Faço uma distinção entre sucesso e êxito. Sucesso é essa coisa fácil, que marca as obras que envelhecem de um dia para o outro. Qualquer astro da televisão tem mais sucesso que Euclides da Cunha, mas o livro dele tem mais êxito que todos eles juntos. Enquanto Os
sertões existir, o Brasil pode ser traído, vilipendiado, invadido, mas saberemos o que é o Brasil verdadeiro e profundo. Está ali no livro, e esse não passa, pois ele conseguiu penetrar nas coisas mais importantes do nosso povo. Euclides cometeu erros, mas até os erros dele são grandes e generosos. Quando ele deixava falar a grande figura de poeta que tinha dentro de si, acertava. Errava quando se deixava impressionar pela falsa ciência social européia.
É natural que o autor tenha cometido erros que ainda hoje cometemos. Passamos por uma lavagem cerebral e nos formamos até com falta de auto-estima. Tem muito brasileiro que fica meio envergonhado de ser brasileiro, em vez de ter orgulho desse povo maravilhoso, misturado, que resultará numa coisa linda nos séculos 21, 22... Já é bonito e será mais ainda, se Deus quiser. Se Deus quiser e as elites política e econômica deixarem.

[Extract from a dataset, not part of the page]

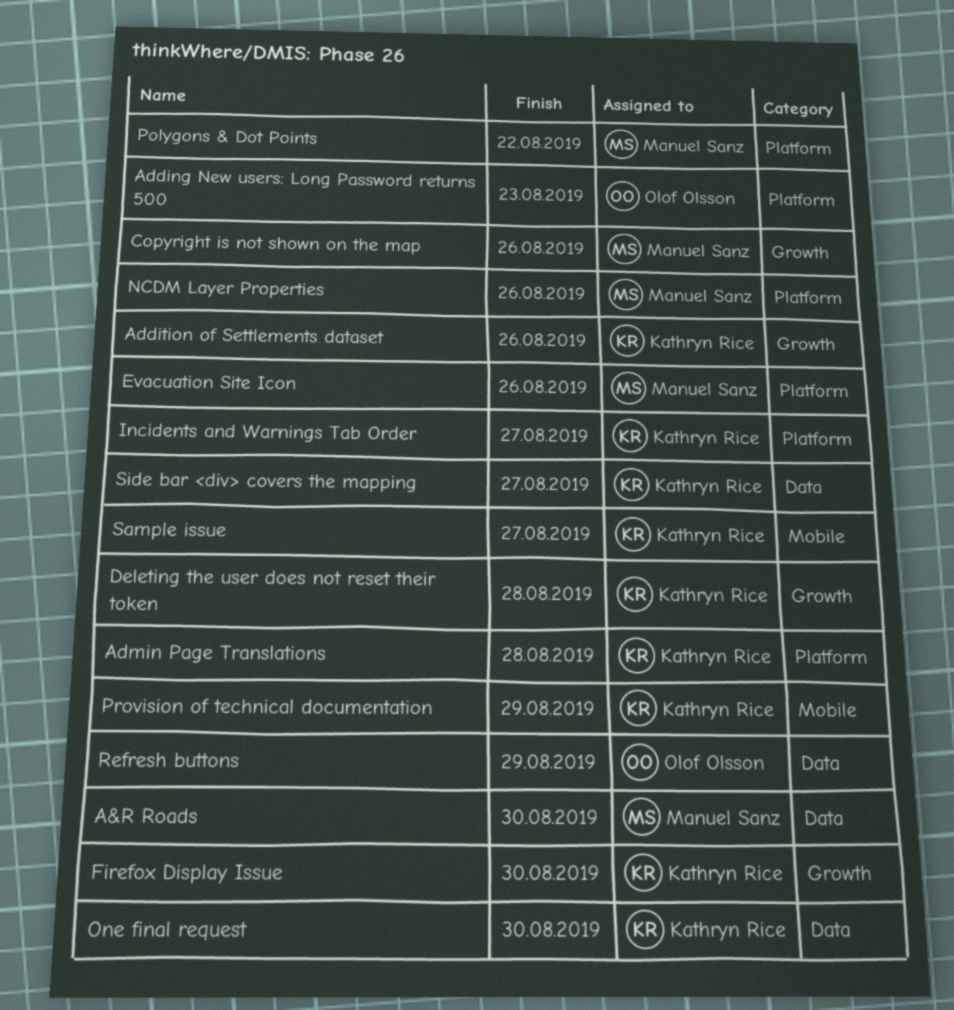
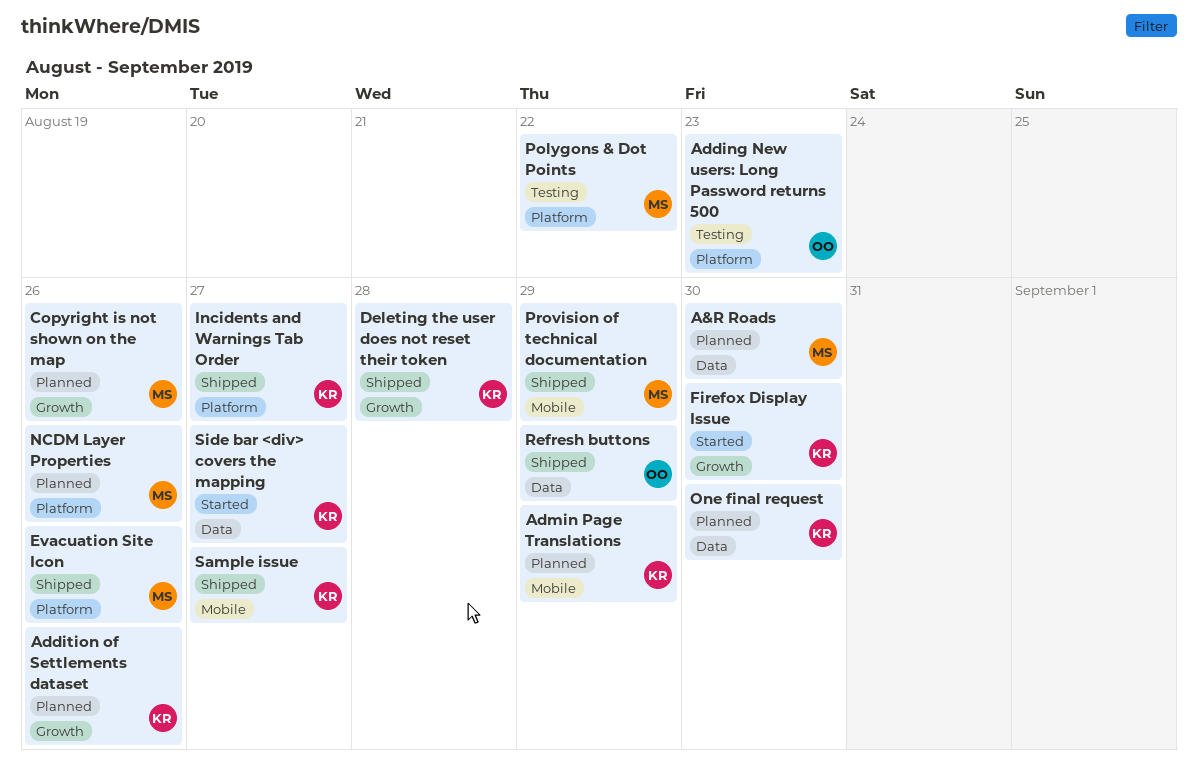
Admin Page Translations, label: Platform -> Mobile
Admin Page Translations, due: Aug 28 -> Aug 29
Provision of technical documentation, owner: Kathryn Rice -> Manuel Sanz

Estou perfeitamente consciente da distância entre meus sonhos, e o de todos nós, e a realidade. Sou um escritor que vê o mundo através de emblemas. Acho que o dever de todos nós, escritores brasileiros, é colocar, mesmo que a realidade seja dura e cruenta, um sonho mais belo e alto que possa mover o povo, porque se perdemos até a esperança, não há mais caminho para nós.